Q: Why should I appoint Snap Incorporations as my registered and records address for my company

A: Snap Incorporations offers a convenient and trusted Records and Registered Address Service for British Columbia companies or Federal companies with their registered and records office located in British Columbia. We will store your important corporate records in a safe and secure location in accordance with the provisions of the applicable Business Corporations Act. In addition, we will manage the public inspection of records and advise you of any inquiries made of those records in a timely manner. As your Company’s registered address, we provide a reliable address for receiving important legal correspondence and will forward copies of that correspondence to you electronically upon receipt.

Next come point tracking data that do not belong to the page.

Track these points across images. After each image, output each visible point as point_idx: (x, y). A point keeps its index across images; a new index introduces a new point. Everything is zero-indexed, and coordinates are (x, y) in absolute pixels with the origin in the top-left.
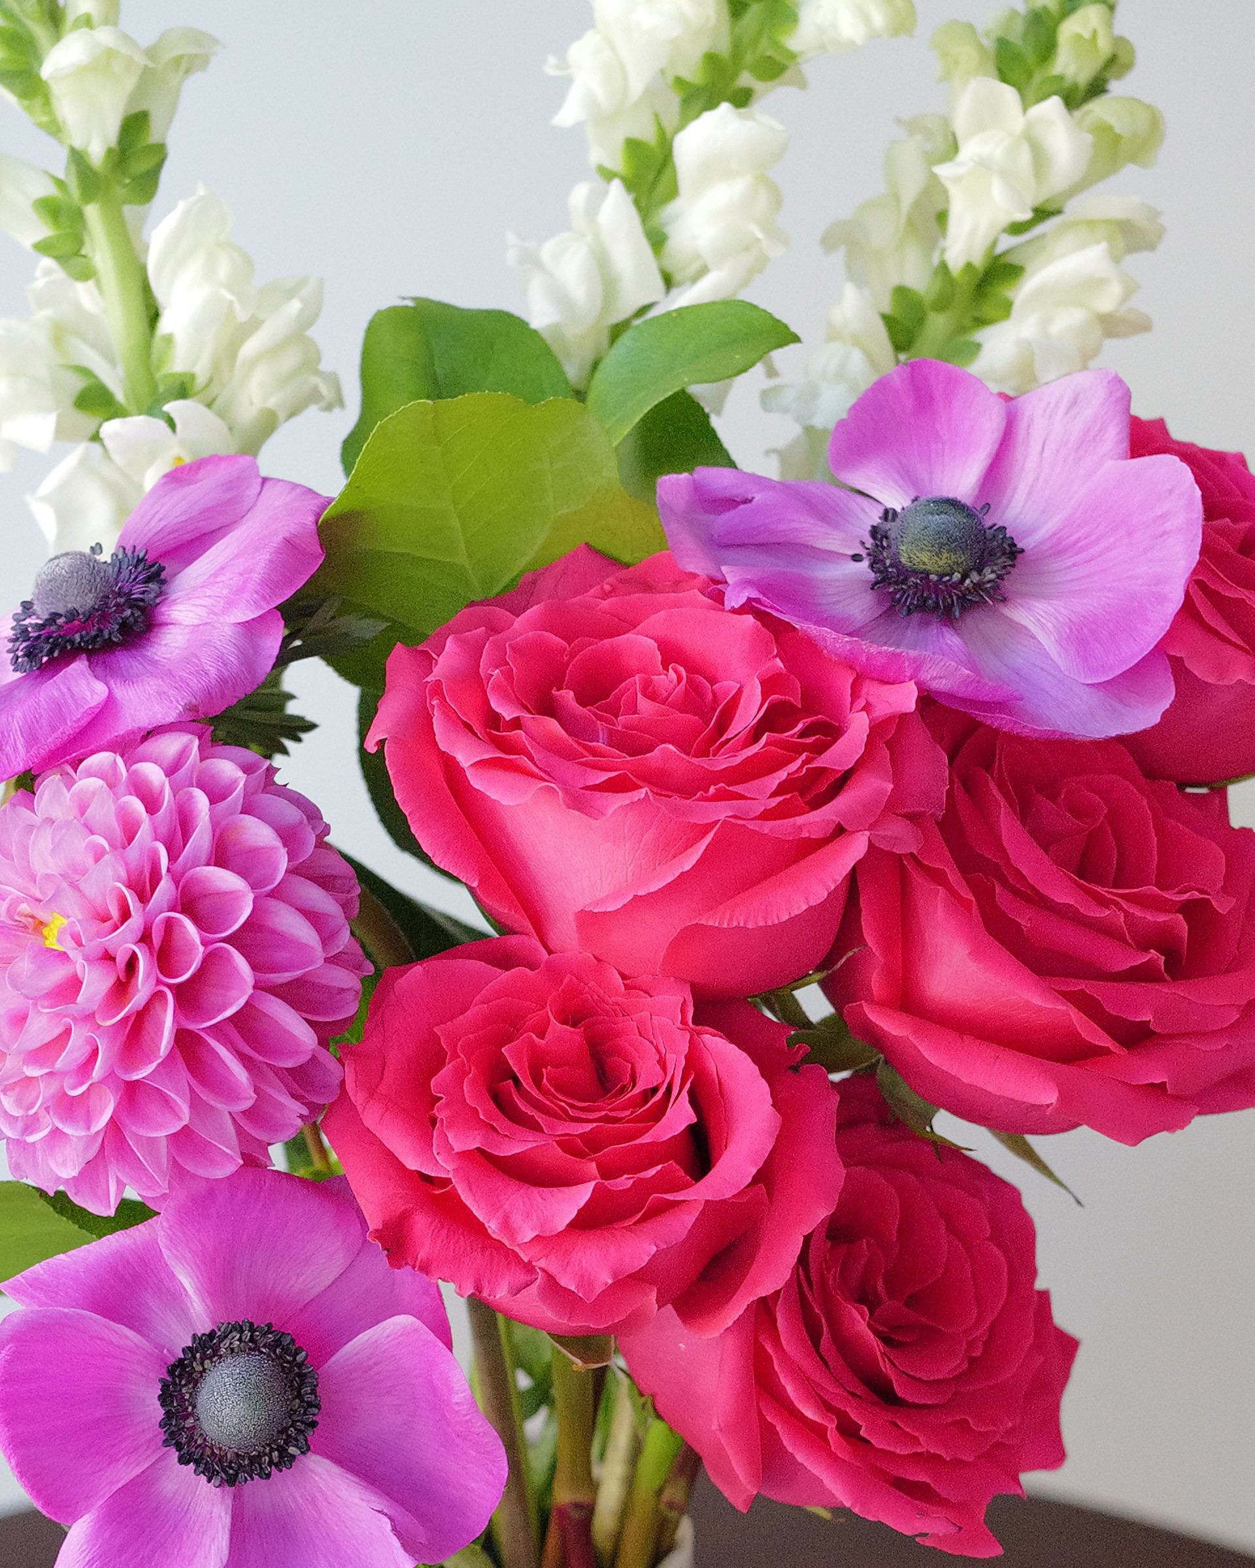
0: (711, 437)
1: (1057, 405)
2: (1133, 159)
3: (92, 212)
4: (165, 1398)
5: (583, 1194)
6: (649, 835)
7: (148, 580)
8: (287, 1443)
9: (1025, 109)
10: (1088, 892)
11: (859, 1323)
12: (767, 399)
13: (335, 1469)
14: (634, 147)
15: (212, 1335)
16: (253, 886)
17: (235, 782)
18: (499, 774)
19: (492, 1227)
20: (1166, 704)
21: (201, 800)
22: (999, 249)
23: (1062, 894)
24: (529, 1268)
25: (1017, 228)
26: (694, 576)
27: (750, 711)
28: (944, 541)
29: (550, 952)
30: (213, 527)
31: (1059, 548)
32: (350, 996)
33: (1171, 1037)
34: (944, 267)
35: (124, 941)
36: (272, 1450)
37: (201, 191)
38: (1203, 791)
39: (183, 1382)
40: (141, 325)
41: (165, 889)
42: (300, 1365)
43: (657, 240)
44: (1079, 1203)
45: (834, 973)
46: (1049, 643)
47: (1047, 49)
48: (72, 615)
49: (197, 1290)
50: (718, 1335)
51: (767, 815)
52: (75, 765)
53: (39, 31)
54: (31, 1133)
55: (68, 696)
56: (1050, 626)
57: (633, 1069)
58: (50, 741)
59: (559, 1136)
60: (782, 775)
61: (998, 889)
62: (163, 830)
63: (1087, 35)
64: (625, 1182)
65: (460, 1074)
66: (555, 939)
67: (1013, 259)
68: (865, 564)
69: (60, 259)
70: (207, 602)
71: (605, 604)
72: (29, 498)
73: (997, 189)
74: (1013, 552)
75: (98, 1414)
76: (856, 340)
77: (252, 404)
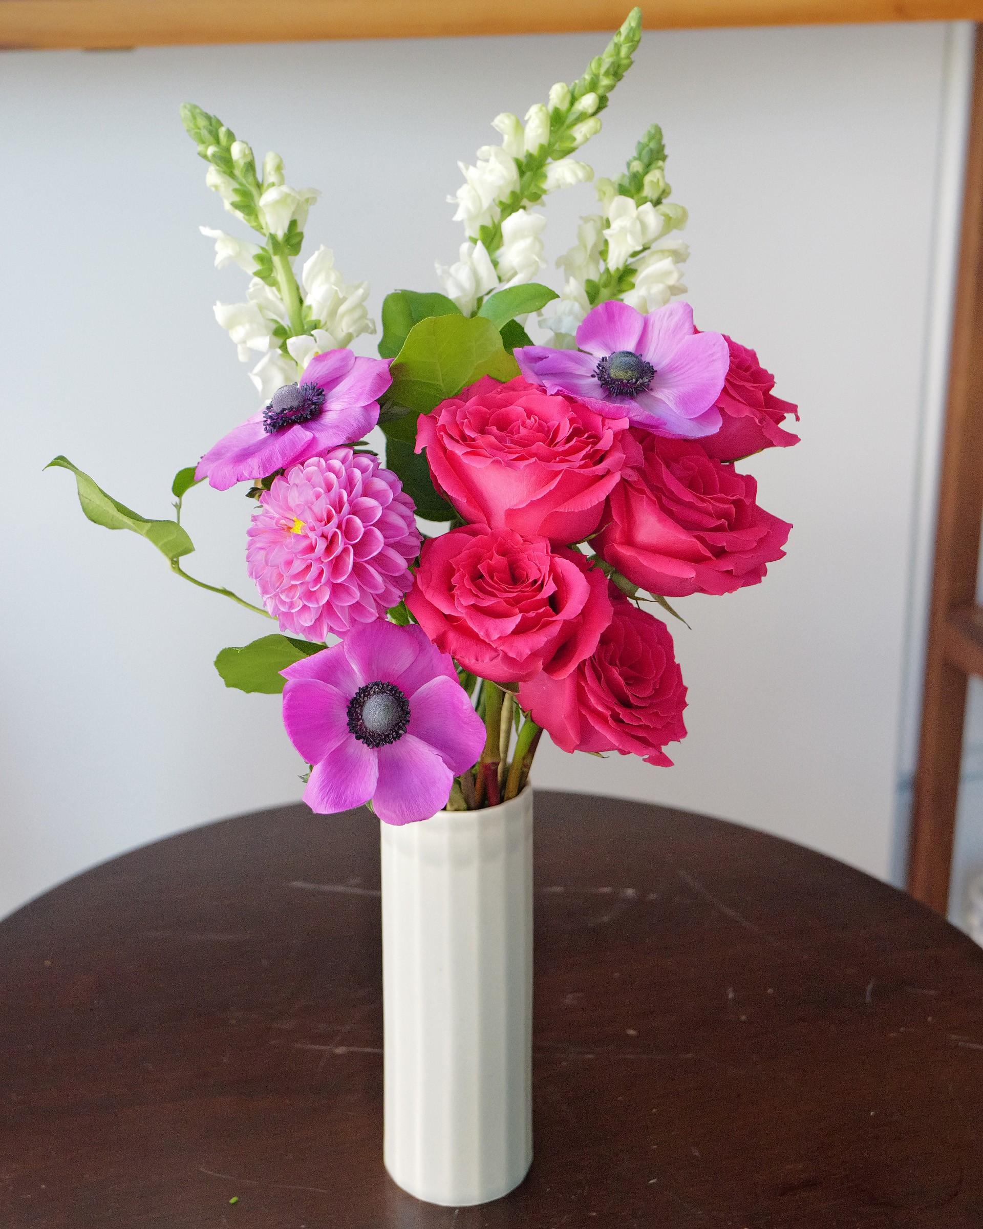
0: (526, 335)
1: (664, 315)
2: (676, 227)
3: (276, 260)
4: (349, 714)
5: (518, 619)
6: (534, 478)
7: (318, 395)
8: (399, 729)
9: (637, 207)
10: (697, 497)
11: (616, 673)
12: (540, 324)
13: (417, 739)
14: (483, 228)
15: (367, 687)
16: (382, 505)
17: (369, 465)
18: (472, 457)
19: (481, 634)
20: (720, 425)
21: (357, 473)
22: (628, 262)
23: (689, 498)
24: (496, 650)
25: (634, 254)
26: (532, 384)
27: (566, 430)
28: (628, 367)
29: (492, 529)
30: (338, 376)
31: (671, 369)
32: (416, 549)
33: (734, 553)
34: (607, 270)
35: (332, 528)
36: (393, 732)
37: (322, 248)
38: (728, 464)
39: (357, 706)
40: (297, 302)
41: (346, 508)
42: (401, 698)
43: (495, 264)
44: (689, 628)
45: (601, 534)
46: (671, 405)
47: (639, 187)
48: (291, 409)
49: (359, 670)
50: (566, 677)
51: (581, 467)
52: (302, 464)
53: (254, 191)
54: (293, 609)
55: (296, 438)
56: (671, 398)
57: (527, 573)
58: (291, 455)
59: (505, 598)
60: (584, 452)
61: (663, 497)
62: (343, 485)
63: (655, 180)
64: (532, 614)
65: (462, 577)
66: (493, 523)
67: (633, 267)
68: (596, 379)
69: (263, 278)
70: (346, 400)
71: (499, 396)
72: (249, 374)
73: (629, 238)
74: (653, 372)
75: (322, 722)
76: (576, 299)
77: (342, 331)
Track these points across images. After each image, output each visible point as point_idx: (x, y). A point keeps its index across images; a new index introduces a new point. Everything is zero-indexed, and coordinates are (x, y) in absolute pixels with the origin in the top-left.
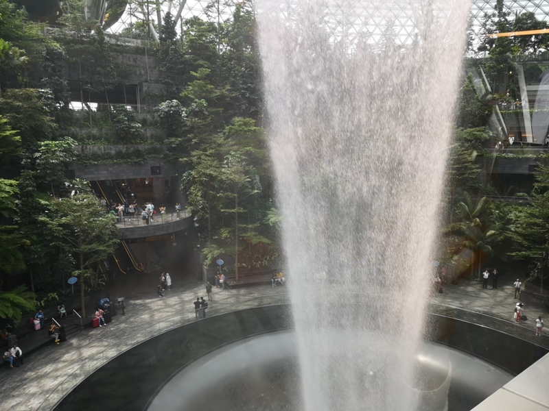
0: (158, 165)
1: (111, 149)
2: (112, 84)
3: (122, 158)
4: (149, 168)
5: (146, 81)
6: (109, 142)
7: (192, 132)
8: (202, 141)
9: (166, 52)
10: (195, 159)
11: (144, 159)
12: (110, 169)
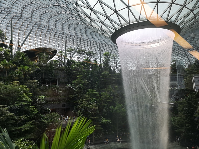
0: (65, 104)
1: (51, 99)
2: (53, 79)
3: (54, 102)
4: (62, 105)
5: (61, 78)
6: (50, 97)
7: (77, 94)
8: (81, 96)
9: (67, 70)
10: (79, 102)
11: (61, 102)
12: (51, 105)
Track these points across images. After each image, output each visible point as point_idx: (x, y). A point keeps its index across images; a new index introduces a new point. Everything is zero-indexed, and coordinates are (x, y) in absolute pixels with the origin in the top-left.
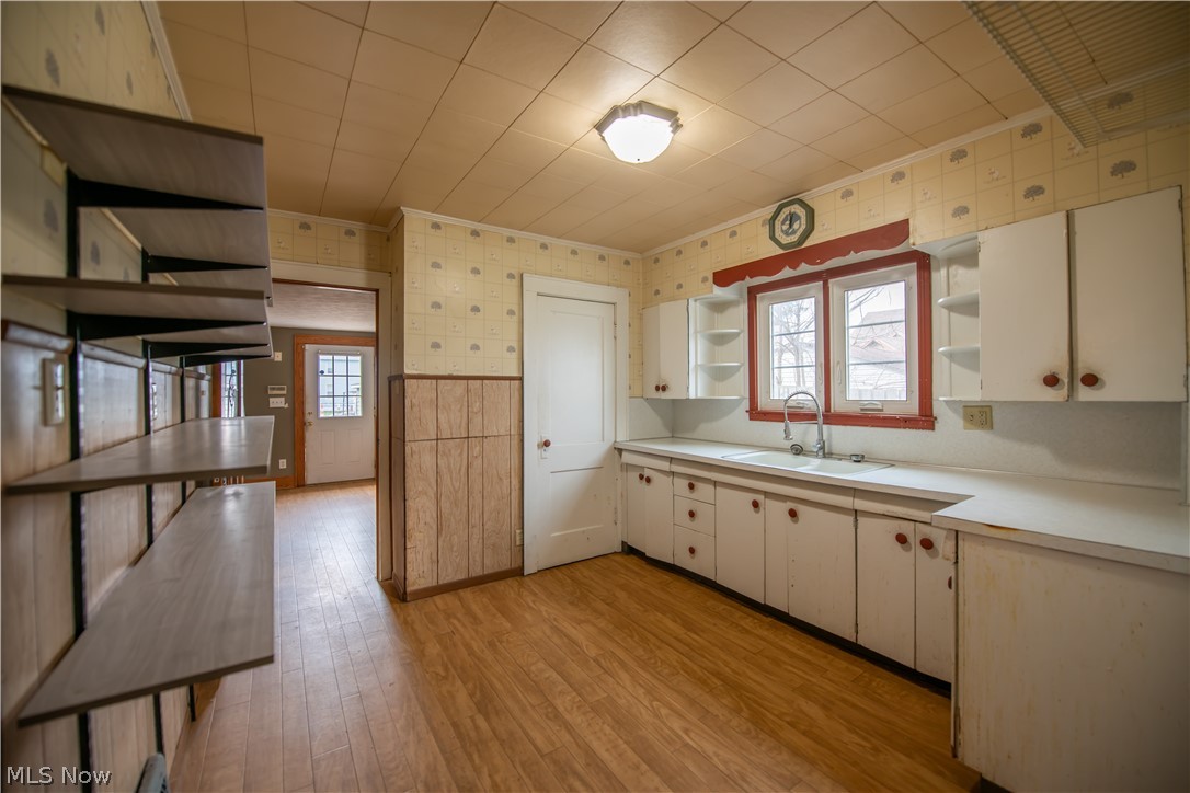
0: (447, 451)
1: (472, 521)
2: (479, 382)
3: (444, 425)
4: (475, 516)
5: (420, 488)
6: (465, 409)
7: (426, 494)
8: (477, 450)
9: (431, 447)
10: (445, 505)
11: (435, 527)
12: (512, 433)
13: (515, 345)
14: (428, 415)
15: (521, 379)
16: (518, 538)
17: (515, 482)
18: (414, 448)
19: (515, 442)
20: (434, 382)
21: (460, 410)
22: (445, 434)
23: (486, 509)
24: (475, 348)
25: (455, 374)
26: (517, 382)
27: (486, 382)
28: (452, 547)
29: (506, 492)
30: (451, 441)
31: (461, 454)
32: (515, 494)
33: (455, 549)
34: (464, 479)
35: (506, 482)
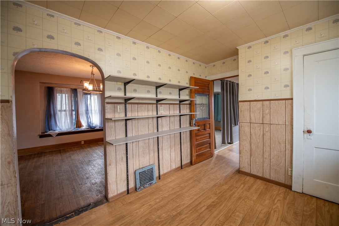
0: (254, 128)
1: (265, 156)
2: (268, 102)
3: (253, 118)
4: (266, 155)
5: (244, 138)
6: (262, 113)
7: (246, 141)
8: (267, 129)
9: (248, 125)
10: (254, 147)
11: (249, 153)
12: (287, 123)
13: (289, 84)
14: (247, 114)
15: (292, 99)
16: (289, 172)
17: (288, 146)
18: (242, 125)
19: (288, 128)
20: (249, 103)
21: (259, 113)
22: (253, 121)
23: (272, 153)
24: (267, 88)
25: (257, 99)
26: (290, 101)
27: (272, 102)
28: (256, 162)
29: (283, 149)
30: (256, 124)
31: (260, 129)
32: (288, 152)
33: (257, 164)
34: (261, 139)
35: (283, 145)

We will also provide electronic copies of your corporate records to you upon request.

Q: What is the fee for Snap Incorporations to be the Registered and Records Office for my company?

A: Our fee for serving as your company’s registered and records address is $49 per year, which amount is payable on each anniversary of the company’s incorporation date.

 

7. ANNUAL CORPORATE RECORDS

Q: What are annual corporate records?

A:  Annual corporate records consist of an annual report to be filed with the Corporate Registrar and the written resolutions of the company’s directors and shareholders to conduct the business required under the applicable Business Corporations Act.

Q: What is included in the Snap Incorporations Records Management Service?

A: The Snap Incorporations Records Management Service includes the following services:

  • Preparation and filing of the company’s annual report/return with the appropriate Corporate Registrar.
  • Preparation of annual directors’ resolutions in compliance with the applicable corporate laws to be circulated for approval and signature by the company’s directors.
  • Preparation of annual shareholders’ resolutions in compliance with applicable corporate laws to be circulated for approval and signature by the company’s shareholders.

Q: What are the fees for the Snap Incorporations Records Management Service?

A: Our fee for the preparation and distribution for signing of your company’s annual corporate records resolutions and annual return is $149 per year plus disbursements and applicable taxes, which amount is payable on each anniversary of the company’s incorporation date.

Q: What is an annual report?

A: Every company must file an annual report with the Corporate Registrar of the home jurisdiction of the company reporting on the directors and officers of the company. This annual report must be filed within two months after each anniversary of the date on which the company was incorporated.  An annual report must also be filed in every jurisdiction where the company is registered, with the exception of British Columbia, Alberta and Saskatchewan companies registered under the New West Partnership Trade Agreement. Failure to file an annual report with the Corporate Registrar for two years will result in the Corporate Registrar commencing dissolution proceedings and then eventually dissolving the company.

Q: What happens if my company’s annual report is not filed?

A: Failure to complete and file the annual report could lead to your company being dissolved and no longer able to carry on business in that jurisdiction.